At the Diamond Light Source synchrotron in Oxford, scientists shoot electrons through rings at near light speed to produce beams ten billion times brighter than the sun. These beams are used to study everything from painting fragments to viral structures. Last year researchers at Oxford University used the synchrotron, a large machine, to work out the molecular structure of COVID-19. Instead of selling off the discovery to the highest bidder, they put the information immediately into the open domain so that scientists globally could learn how COVID-19’s proteins infect the body.
This sharing of information has been widely used by the software industry for decades. With open-source software, engineers share their source codes openly with their counterparts, who can then tinker with the codes and produce something new. Examples of open-source software products include the internet browser Mozilla Firefox and the Linux operating system. While this model has brought enormous benefits to the software industry, medicine has been slow to catch on.
Matthew Todd, chair of drug discovery at University College London, likens open-source medicine to Wikipedia. All data and results are shared instantly and openly with the wider scientific community. This sharing of information could have real advantages for medicine because drugs are extremely expensive to research and most do not survive phase-one clinical trials. Rather than waste time experimenting with a molecule that a competitor has already proved to be unsafe, scientists could learn about failures instantly from a public data bank and then carry on experimenting with something new. Saving time and money by learning from others’ failures could lower drug prices and get new medicines to market sooner.
New beginnings
Other drug companies are using the open-source model to help them begin researching rare diseases or illnesses that have high clinical failure rates. The associate director of global research at a pharmaceutical company says he has been given clear guidance to contact competitors and consortiums to develop shared risk models of innovation. The advantage, he says, is that by splitting the risk, more companies will be keen to invest their limited time and resources on less lucrative medicines.
For all its advantages, open-source medicine does have its drawbacks. According to the global director of research, pharma companies are reluctant to use pure open-source models because they know they will not make millions of dollars on a new drug. He would prefer to see more businesses embrace open-source medicine for early-stage drug development and then have each one carry on with research in its own private corner. “We do know that despite not being perfect, open-source medicine does work in key early stages. But, it has yet to be proven if this model can produce new medicines entirely on its own,” he says.
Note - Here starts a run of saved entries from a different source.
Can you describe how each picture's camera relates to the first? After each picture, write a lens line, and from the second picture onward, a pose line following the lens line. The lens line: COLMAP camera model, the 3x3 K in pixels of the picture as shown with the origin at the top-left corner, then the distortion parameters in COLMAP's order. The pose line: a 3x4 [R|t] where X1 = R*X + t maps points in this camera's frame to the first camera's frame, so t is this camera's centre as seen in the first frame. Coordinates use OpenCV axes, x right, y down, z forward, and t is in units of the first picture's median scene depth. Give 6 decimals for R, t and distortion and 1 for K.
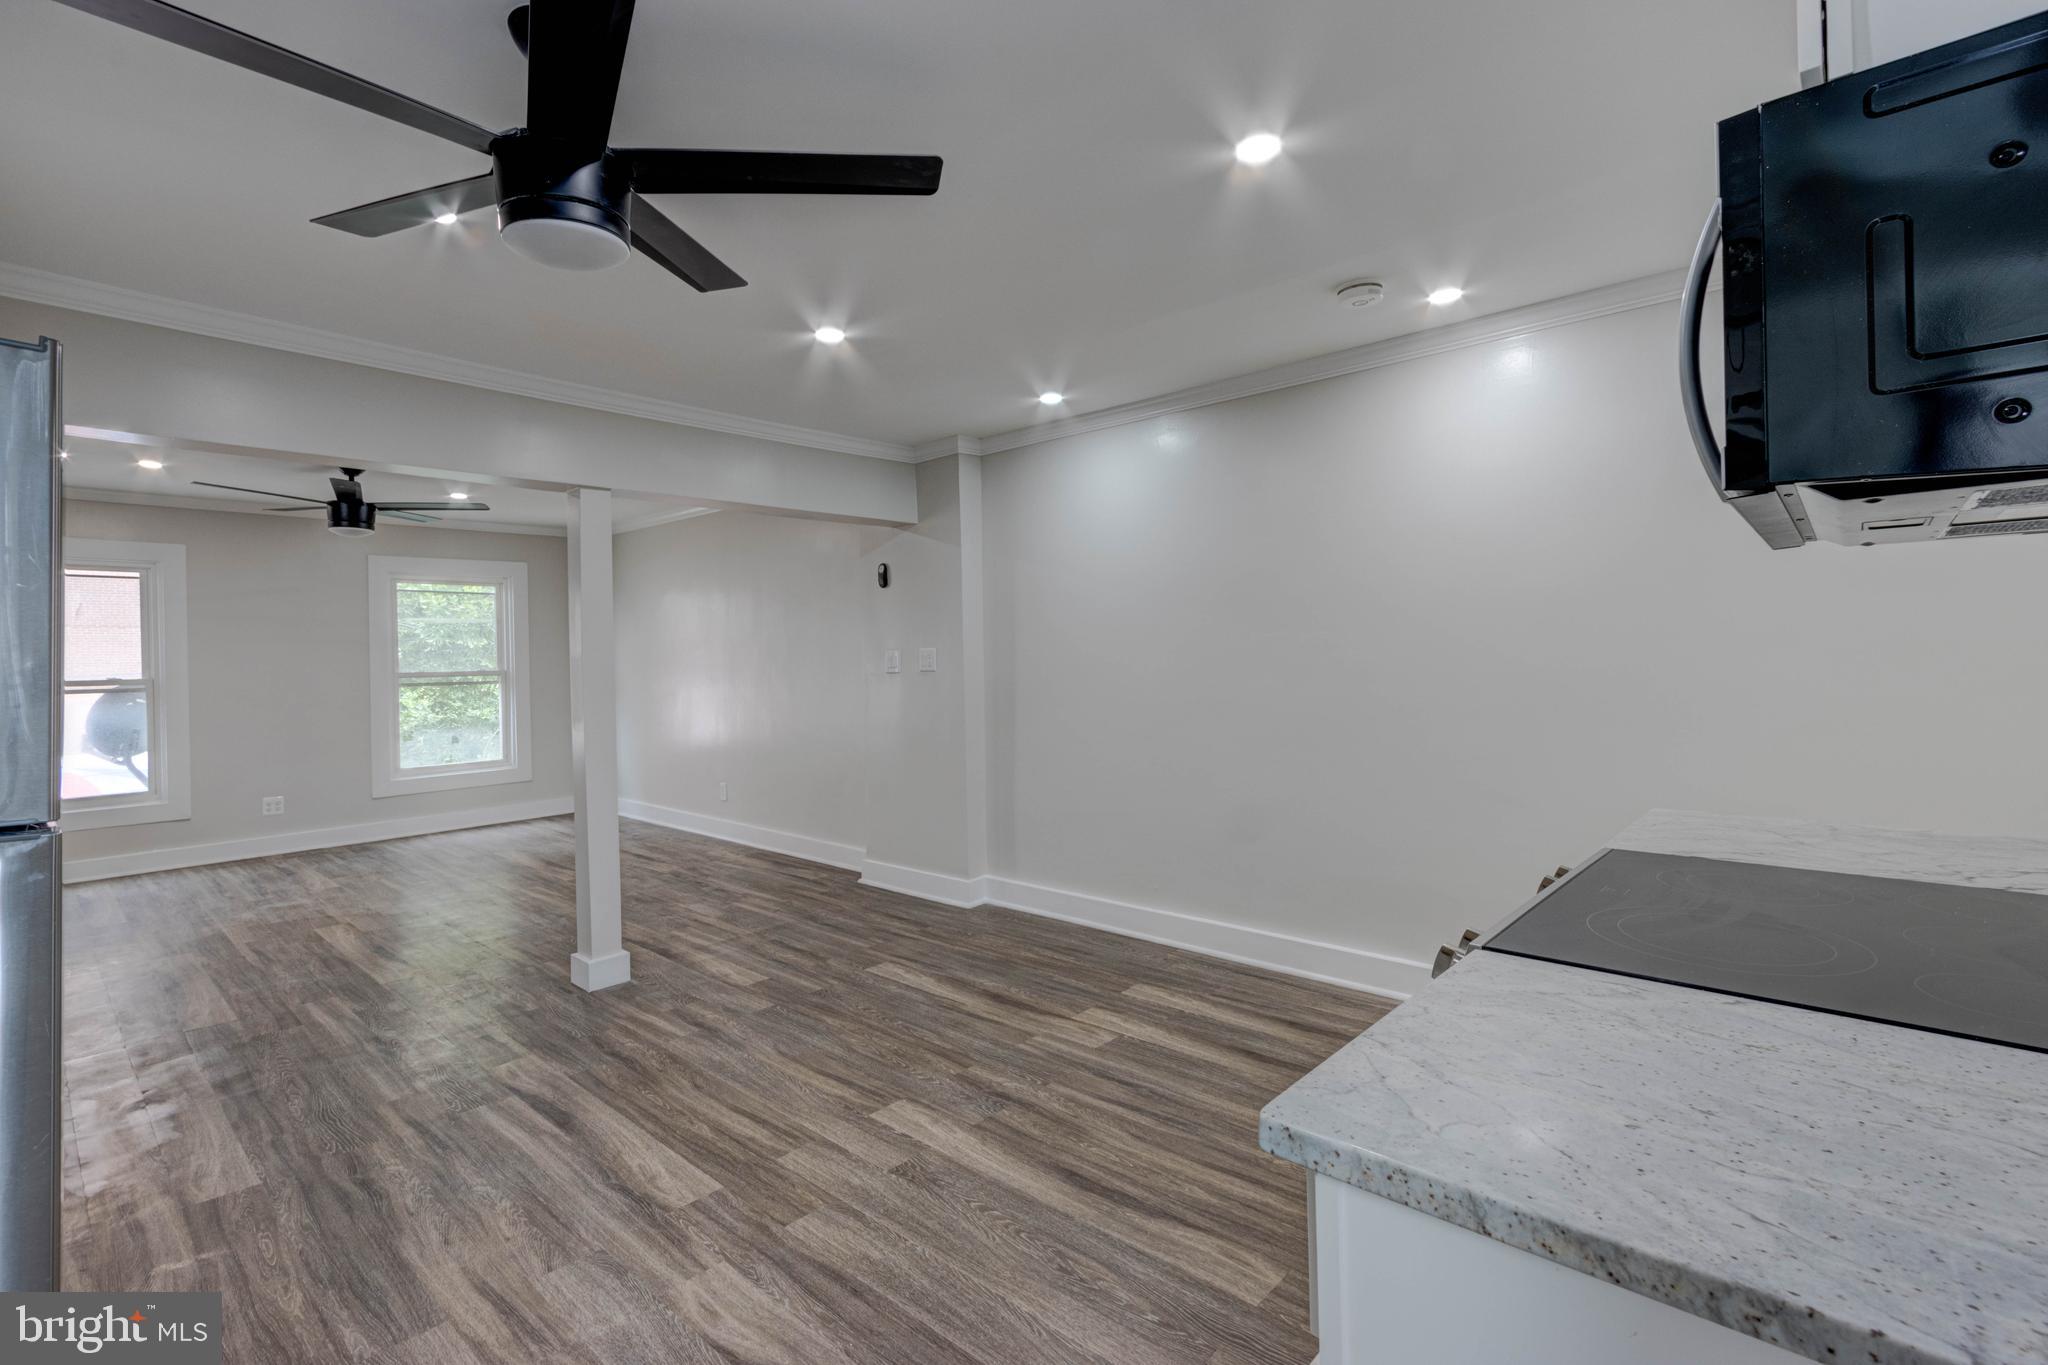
lens RADIAL K [[935.9, 0, 1024.6], [0, 935.9, 667.1], [0, 0, 1]] dist [0.008568, -0.004348]
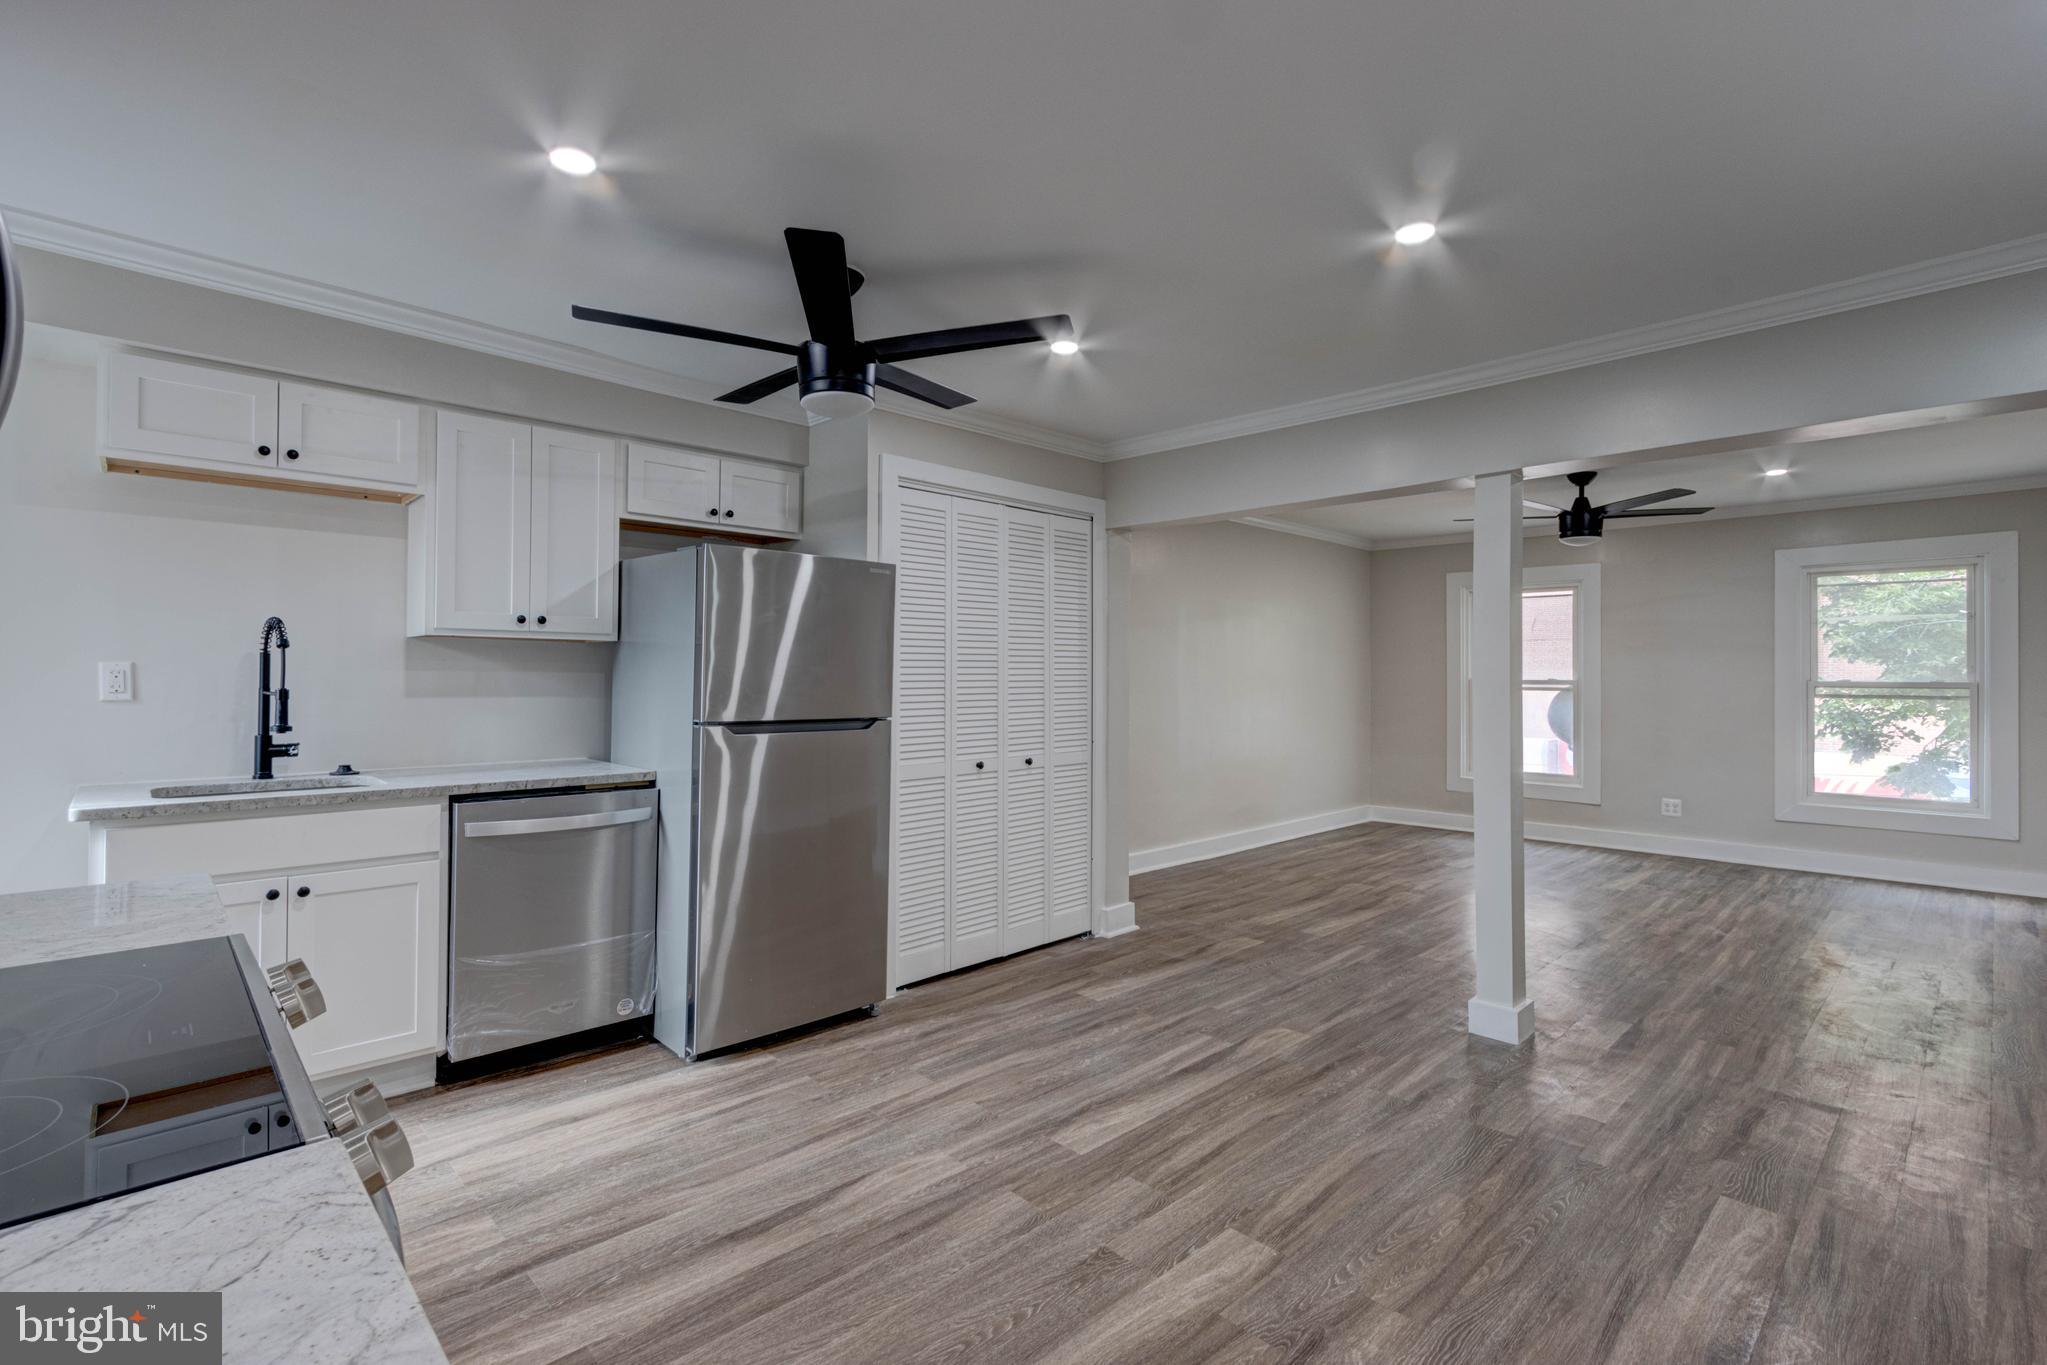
lens RADIAL K [[935.4, 0, 1016.0], [0, 935.4, 670.7], [0, 0, 1]] dist [0.008568, -0.004348]
pose [[-0.070643, 0.015998, -0.997373, 0.549668], [-0.016541, 0.999715, 0.017207, -0.014596], [0.997365, 0.017713, -0.070358, 0.725880]]
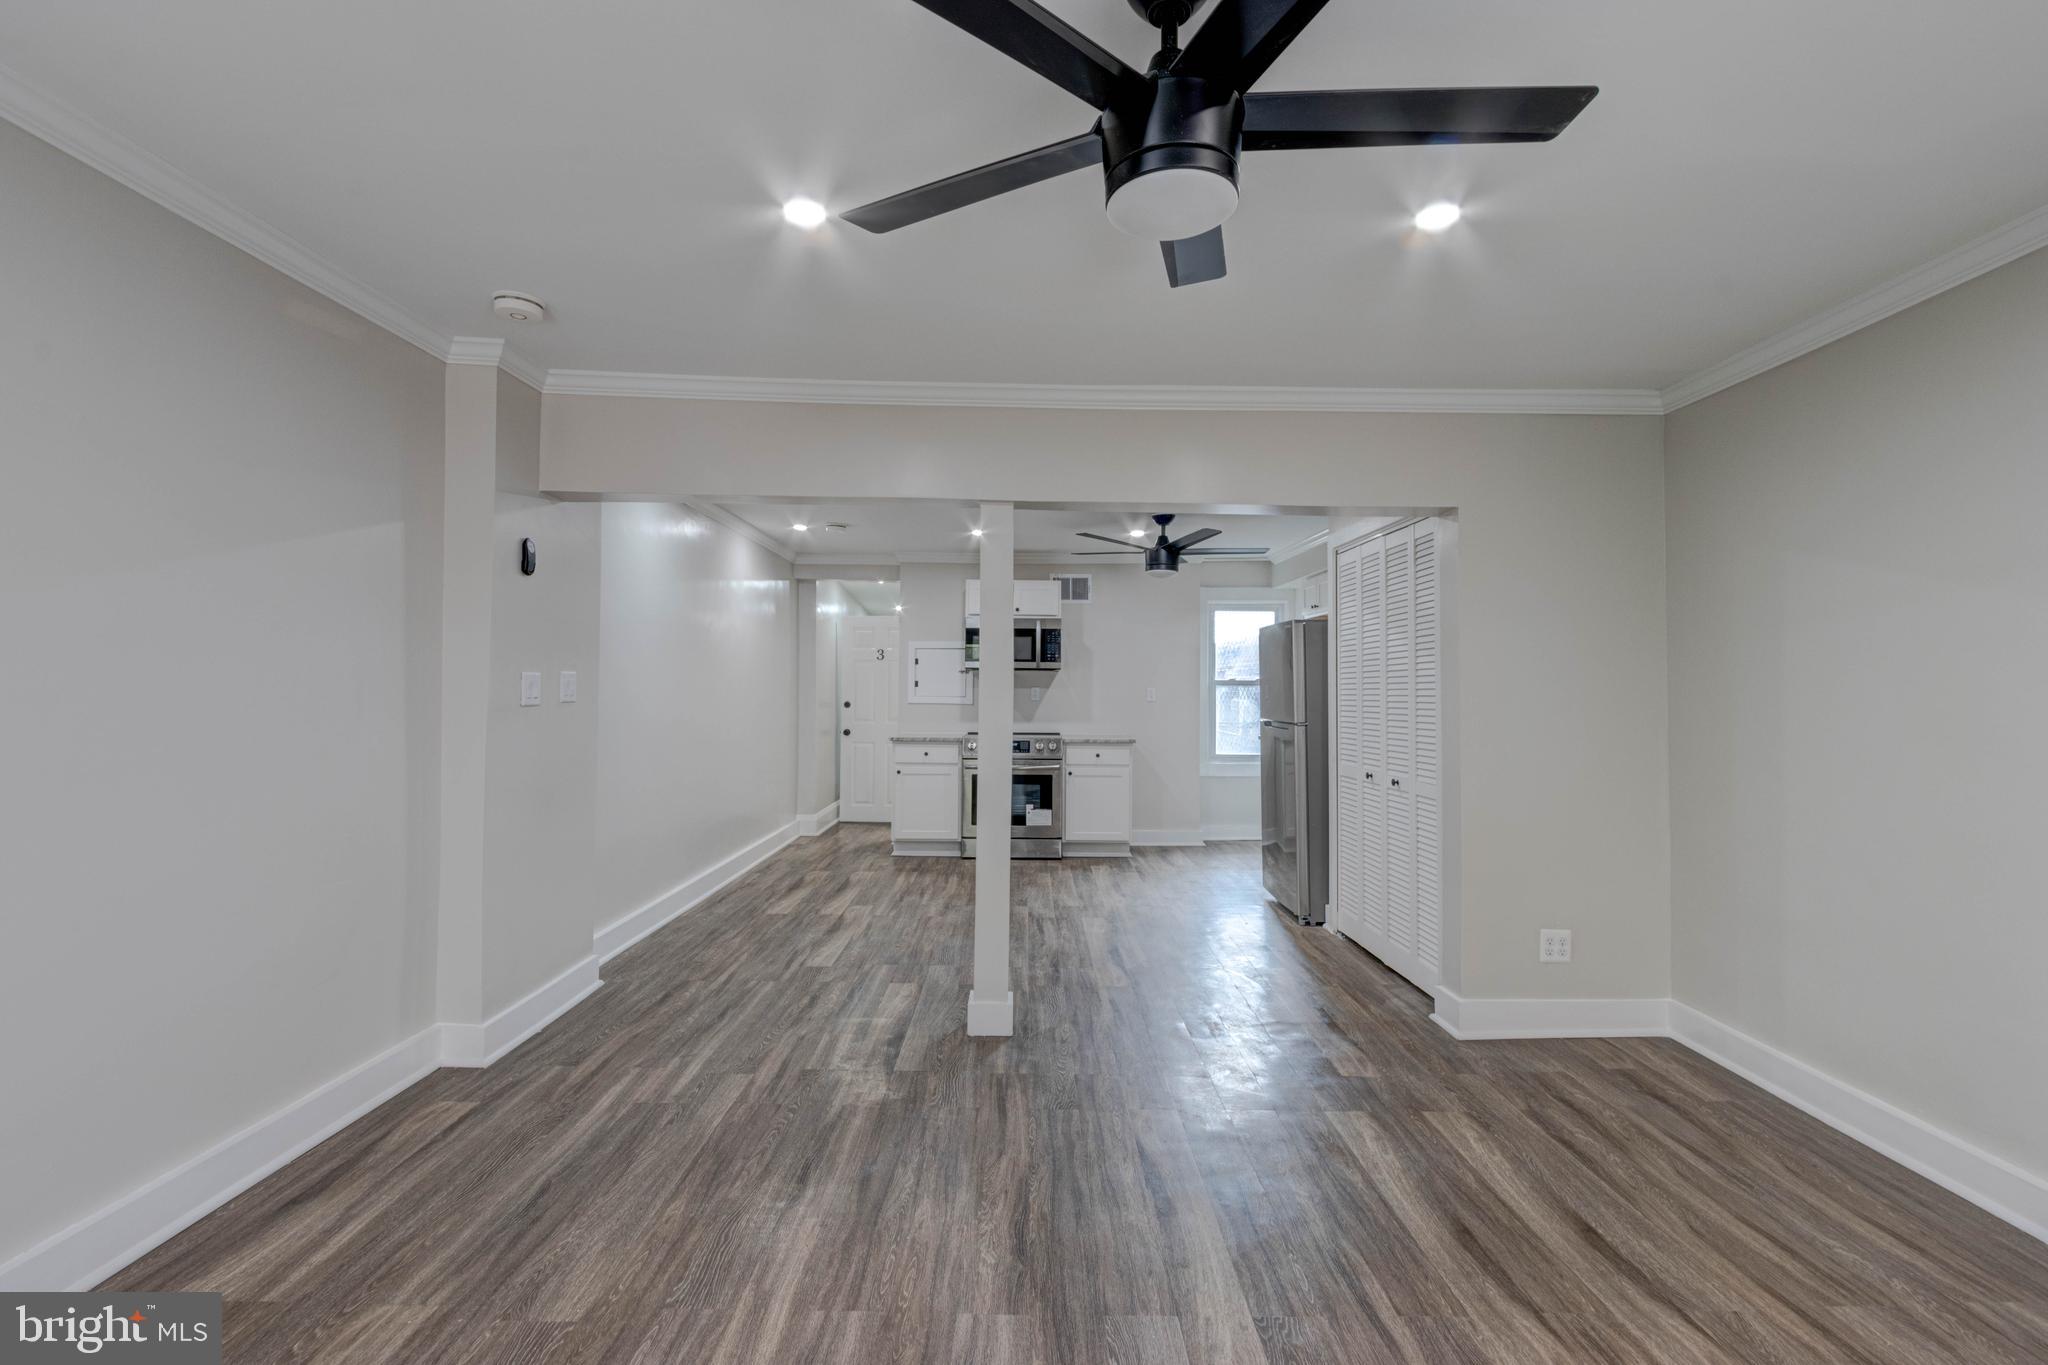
lens RADIAL K [[935.9, 0, 1018.7], [0, 935.9, 675.7], [0, 0, 1]] dist [0.008568, -0.004348]
pose [[-0.668787, 0.023439, 0.743084, -1.412971], [0.013089, 0.999719, -0.019753, 0.005179], [-0.743339, -0.003484, -0.668906, 1.936592]]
The only way to prove that the model can develop new drugs is for pharma companies to learn to share more. In the last year the pharma industry has been able to show the world what science can achieve when barriers are removed and everyone works collectively towards a single goal. COVID-19 is not the first pandemic, and it will most certainly not be the last. In the years to come historians and policy makers will comb through the pharma industry’s successes and failures to see how the public and private sector can meet the challenges of the next global health crisis. By embracing open science and sharing intellectual property, drug companies can achieve results much faster when everyone pitches in to share the risks and rewards of medical discovery. As President Harry Truman once said, “It’s amazing what you can accomplish if you do not care who gets the credit.”